Data extracts Start Marker

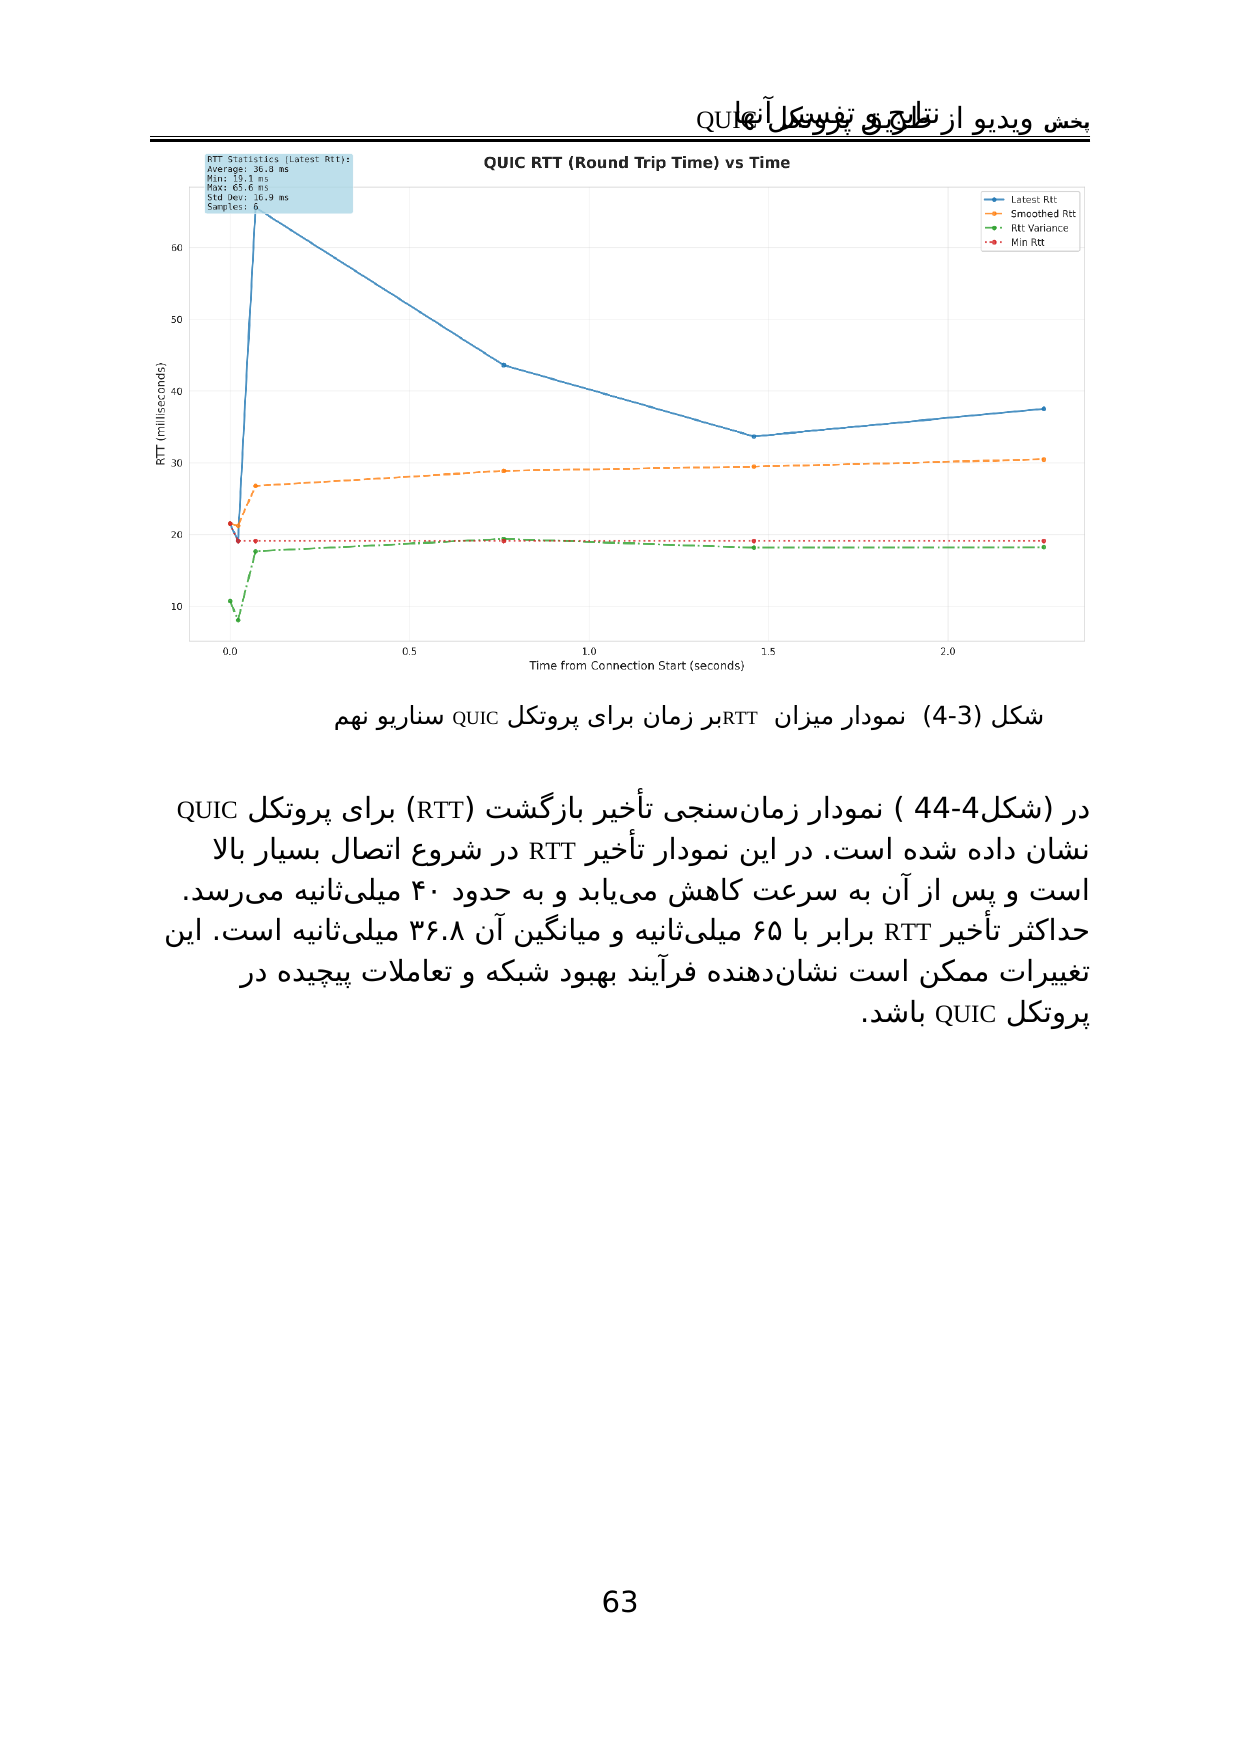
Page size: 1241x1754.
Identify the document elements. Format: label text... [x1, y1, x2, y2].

text نمودار میزان RTTبر زمان برای پروتکل QUIC سناریو نهم [150, 704, 1090, 729]
picture [150, 150, 1090, 678]
text در (شکل4-44 ) نمودار زمان‌سنجی تأخیر بازگشت (RTT) برای پروتکل QUIC نشان داده شده است. در این نمودار تأخیر RTT در شروع اتصال بسیار بالا است و پس از آن به سرعت کاهش می‌یابد و به حدود ۴۰ میلی‌ثانیه می‌رسد. حداکثر تأخیر RTT برابر با ۶۵ میلی‌ثانیه و میانگین آن ۳۶.۸ میلی‌ثانیه است. این تغییرات ممکن است نشان‌دهنده فرآیند بهبود شبکه و تعاملات پیچیده در پروتکل QUIC باشد. [150, 792, 1090, 1029]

Data extracts End Marker

Only the lines from the one containing "Identify the document" to the end of the data should be printed, exactly as they stand.

Identify the document elements. Format: label text... [x1, y1, x2, y2].

text نمودار میزان RTTبر زمان برای پروتکل QUIC سناریو نهم [150, 704, 1090, 729]
picture [150, 150, 1090, 678]
text در (شکل4-44 ) نمودار زمان‌سنجی تأخیر بازگشت (RTT) برای پروتکل QUIC نشان داده شده است. در این نمودار تأخیر RTT در شروع اتصال بسیار بالا است و پس از آن به سرعت کاهش می‌یابد و به حدود ۴۰ میلی‌ثانیه می‌رسد. حداکثر تأخیر RTT برابر با ۶۵ میلی‌ثانیه و میانگین آن ۳۶.۸ میلی‌ثانیه است. این تغییرات ممکن است نشان‌دهنده فرآیند بهبود شبکه و تعاملات پیچیده در پروتکل QUIC باشد. [150, 792, 1090, 1029]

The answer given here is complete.